Helping young learners succeed in writing
Writing well by Grade 1 is one of the keys to school success because most students who struggle with writing also have difficulty learning throughout their academic career.
As part of the Faculty of Education’s Let’s Talk Education Speaker Series, Associate Dean of Research, Professor Perry Klein will discuss how research on writing education has shifted over the last five years to investigate how to ensure success for all learners.
It takes place online Thursday, Nov. 12 from 7 – 8 p.m., ET.
During the presentation, Klein will highlight the writing skills that are essential for children and how educators can effectively teach them when there’s a wide range of skill levels in the classroom. Parents will also learn how they can help their children succeed.
“For educators, I want to offer an update on evidence-based practice. What does research show really works in beginning writing education? And what are some classroom resources that use an evidence-based approach?” said Klein. “For parents, I want to suggest some things that they can do at home to help young children learn to write.”

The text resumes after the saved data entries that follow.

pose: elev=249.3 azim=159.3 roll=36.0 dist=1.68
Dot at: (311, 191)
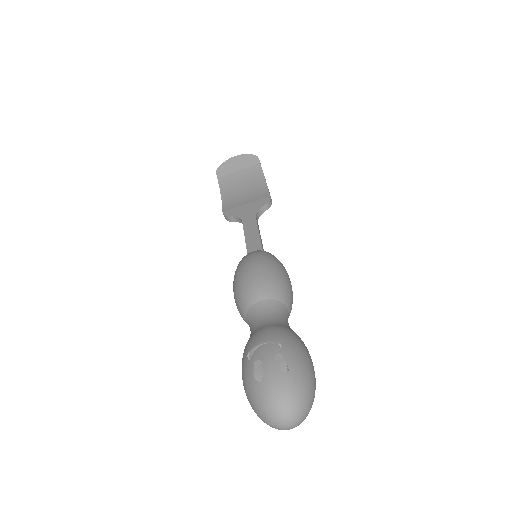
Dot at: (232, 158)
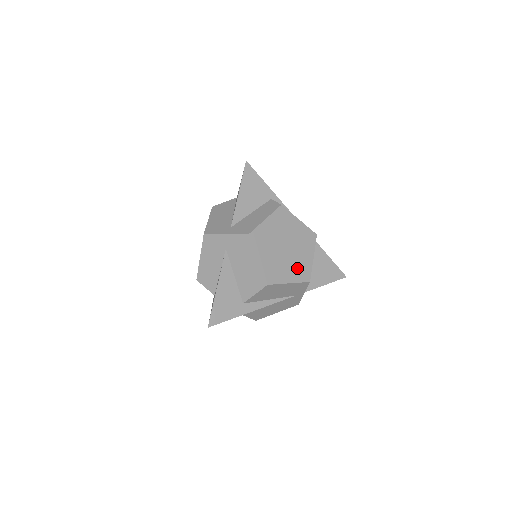
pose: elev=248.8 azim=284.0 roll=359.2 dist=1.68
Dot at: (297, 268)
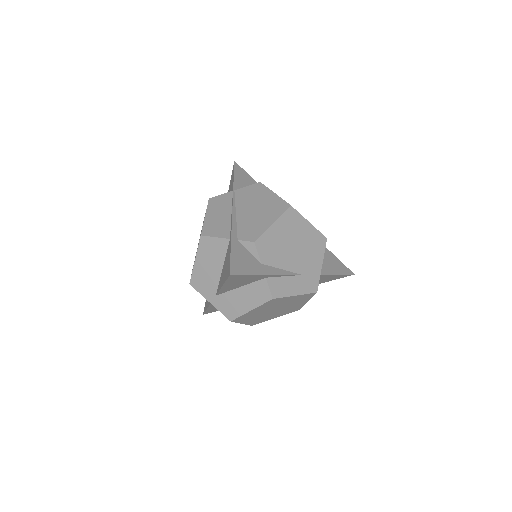
Dot at: (286, 311)
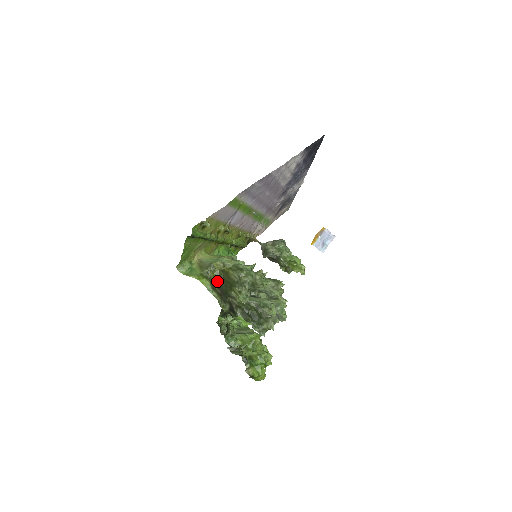
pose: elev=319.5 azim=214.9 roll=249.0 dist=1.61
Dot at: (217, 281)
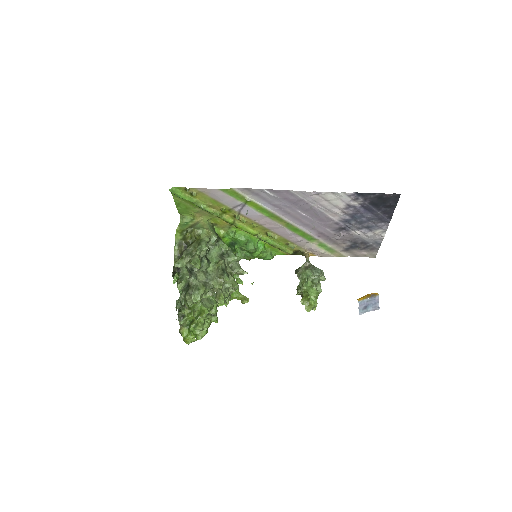
Dot at: (188, 242)
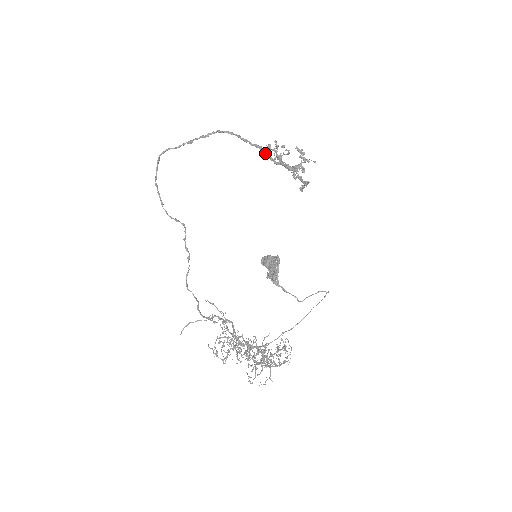
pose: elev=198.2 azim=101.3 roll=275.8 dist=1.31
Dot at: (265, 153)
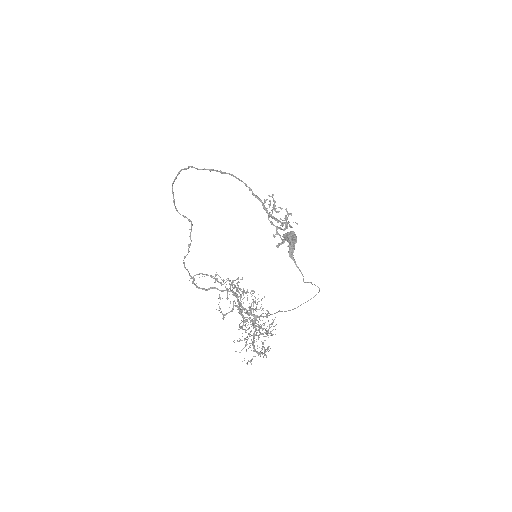
Dot at: (262, 204)
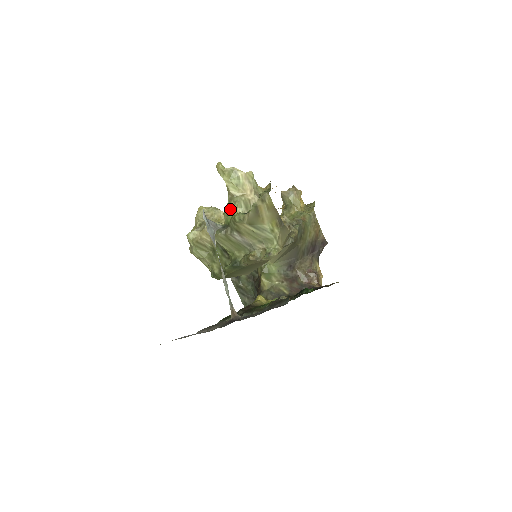
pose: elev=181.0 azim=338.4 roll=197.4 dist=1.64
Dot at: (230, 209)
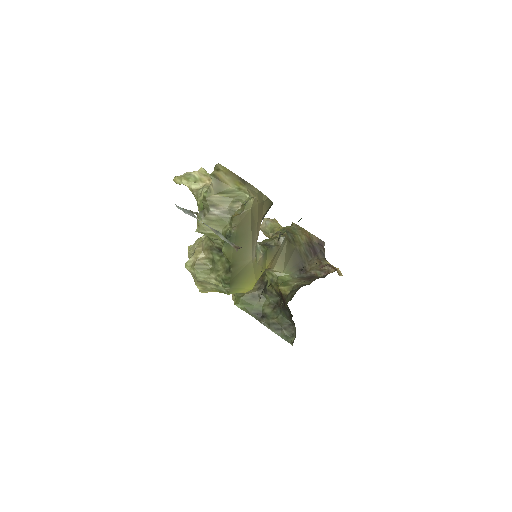
Dot at: (199, 200)
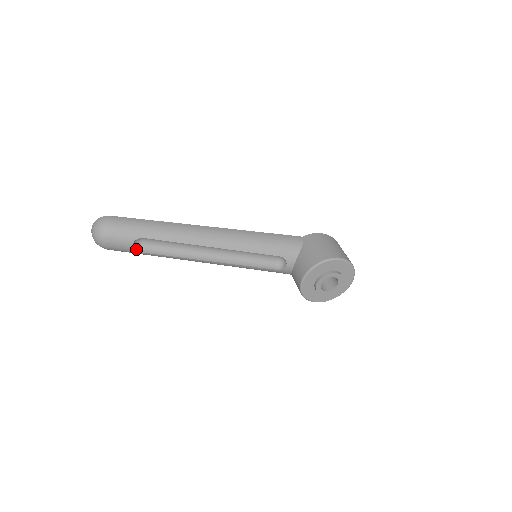
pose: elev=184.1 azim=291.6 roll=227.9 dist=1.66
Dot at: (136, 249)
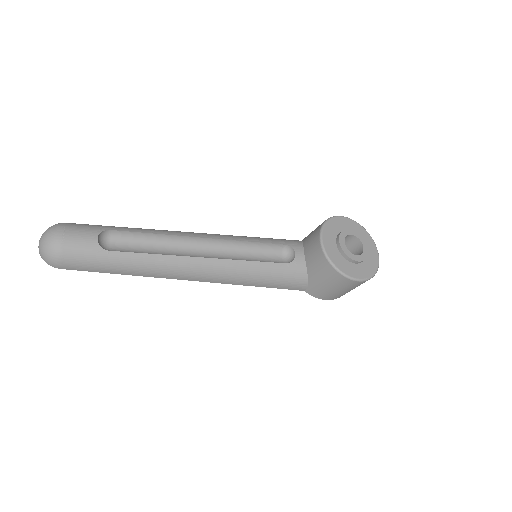
Dot at: (102, 248)
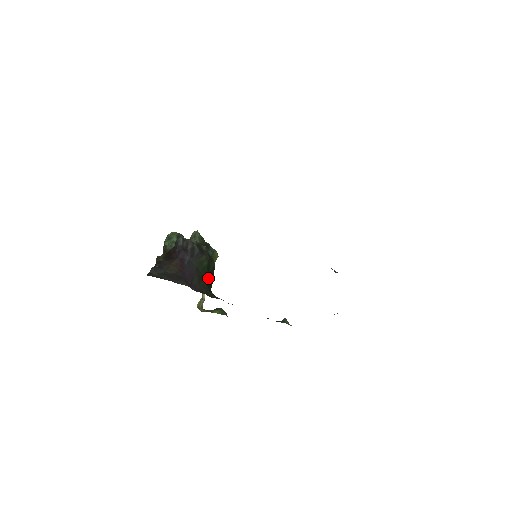
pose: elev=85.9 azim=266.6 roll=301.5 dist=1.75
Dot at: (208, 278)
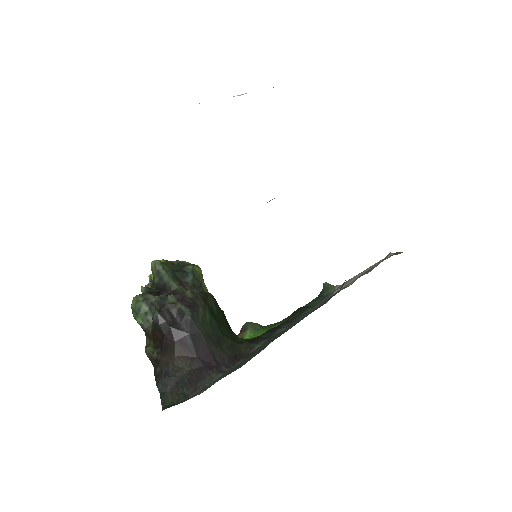
Dot at: (223, 327)
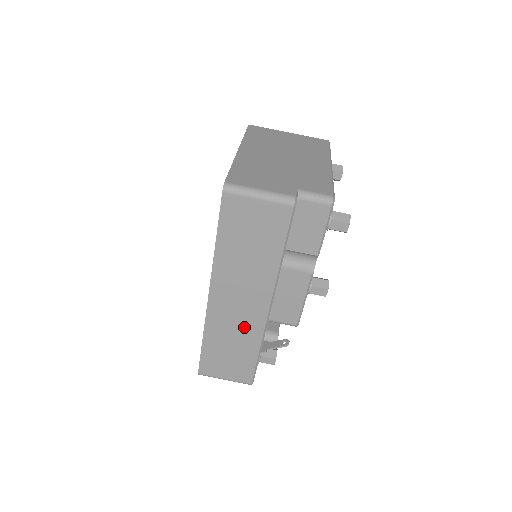
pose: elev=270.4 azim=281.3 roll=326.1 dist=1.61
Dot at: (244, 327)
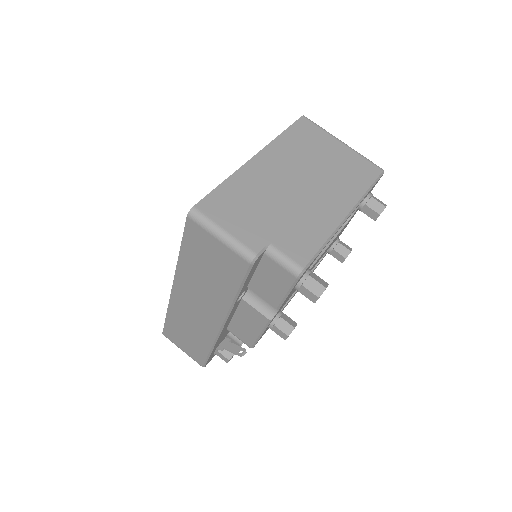
Dot at: (199, 327)
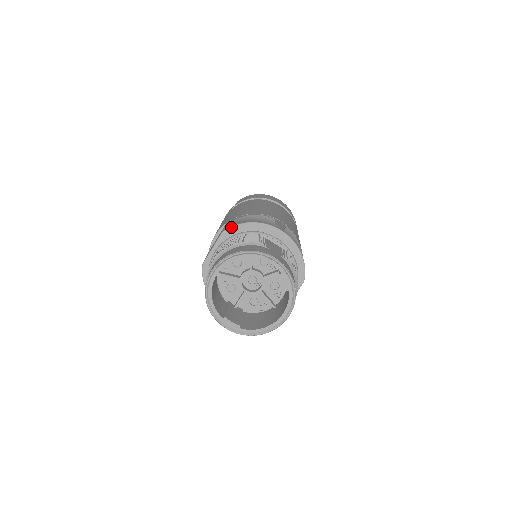
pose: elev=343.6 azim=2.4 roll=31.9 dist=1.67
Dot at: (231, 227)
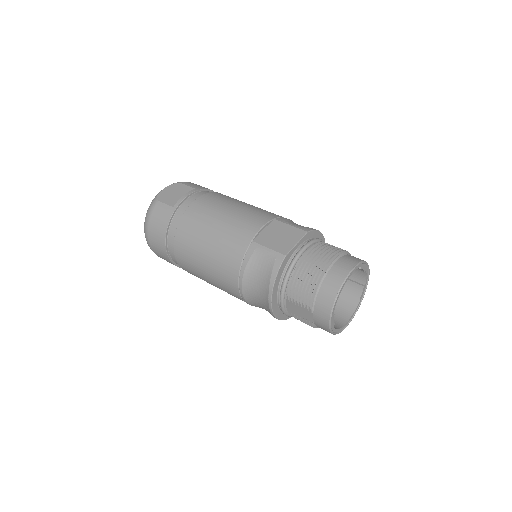
Dot at: (313, 230)
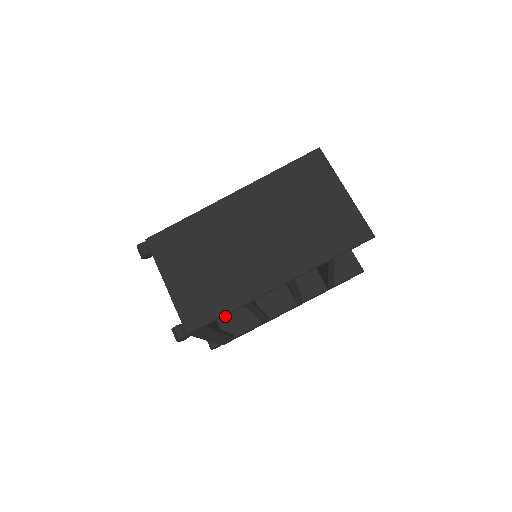
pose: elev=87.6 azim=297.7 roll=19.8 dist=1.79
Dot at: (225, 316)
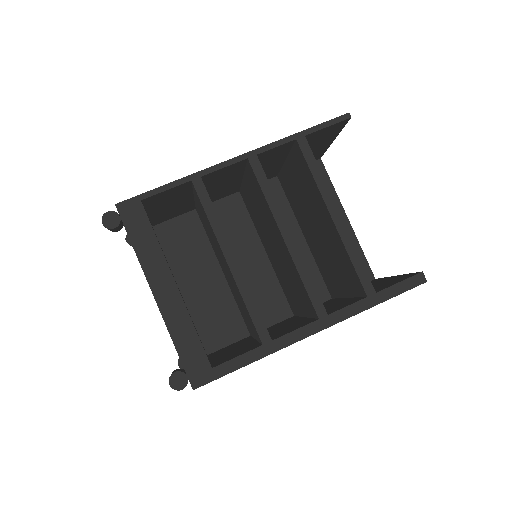
Dot at: (213, 362)
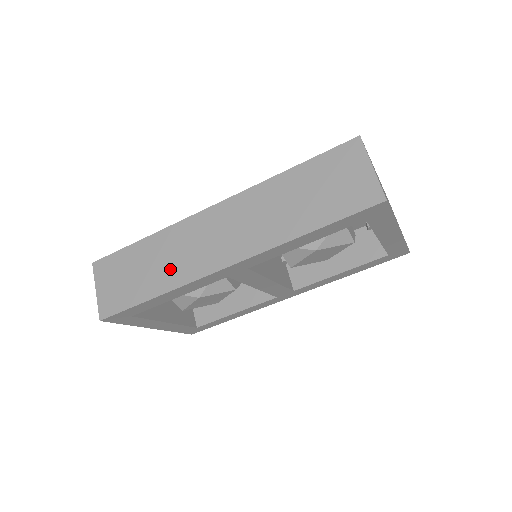
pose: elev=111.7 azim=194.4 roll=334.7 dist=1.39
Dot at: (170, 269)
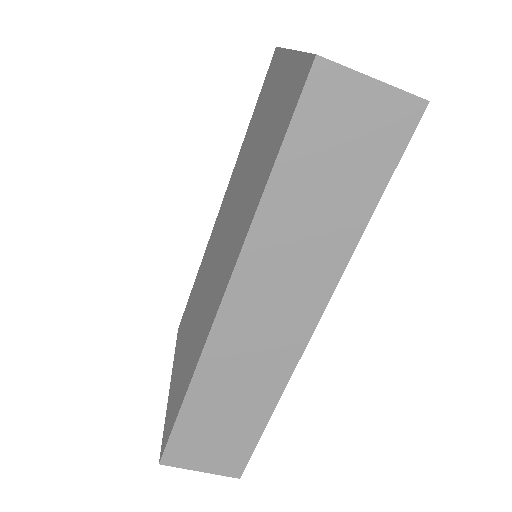
Dot at: (255, 387)
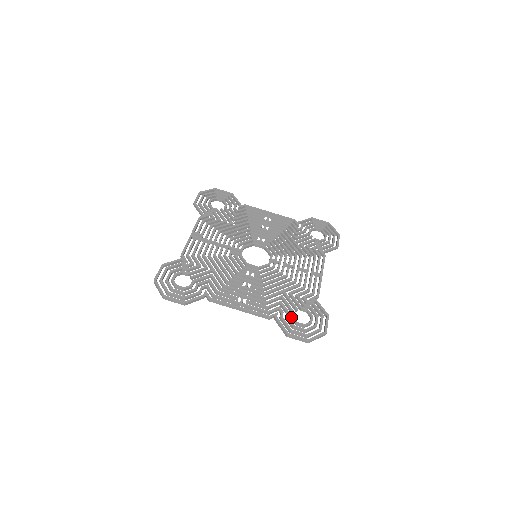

Recently, researchers have turned their attention to early intervention. In the past, students received intervention for literacy problems after they were diagnosed with a learning disability. These diagnoses usually happened part way through elementary school. As a result, most research focused on those grades when examining writing intervention techniques. However, it’s been the success of early assessment and intervention for reading that has shifted the focus to early assessment and intervention in writing, said Klein.
There are many reasons why children struggle with writing. Some of them include: a learning disability in reading, attention deficit hyperactivity disorder (ADHD), developmental language disorder, emotional and behavioural disorder or a lack of experience with literacy outside of school, said Klein. He added research indicates school closures due to COVID have also affected learning, which probably includes students’ progress in writing.
“The idea that there are many reasons that students can struggle with writing is an important take-away. We should be helping all kids who struggle with literacy, regardless of the cause,” said Klein.
In addition, Klein’s research team’s work with the London District Catholic School Board will also be discussed. Their research focused on a child-friendly approach to teaching writing strategies for Grade 1. They worked with nine teachers and 120 students, and found that this approach was highly effective with students who are struggling with writing.
While much of the Ontario curriculum is consistent with research on writing education, Klein said printing or cursive handwriting also impact’s children’s ability to express their ideas. Students who struggle to form letters will also struggle to compose. He added printing or cursive writing doesn’t need to be beautiful, but it needs to be legible and fluent.
“Ontario should put systematic teaching of printing back into the early elementary curriculum. Some students will need to use assistive technology, such as speech-to-text, so for those students, it’s important for them to learn to use that technology effectively,” said Klein.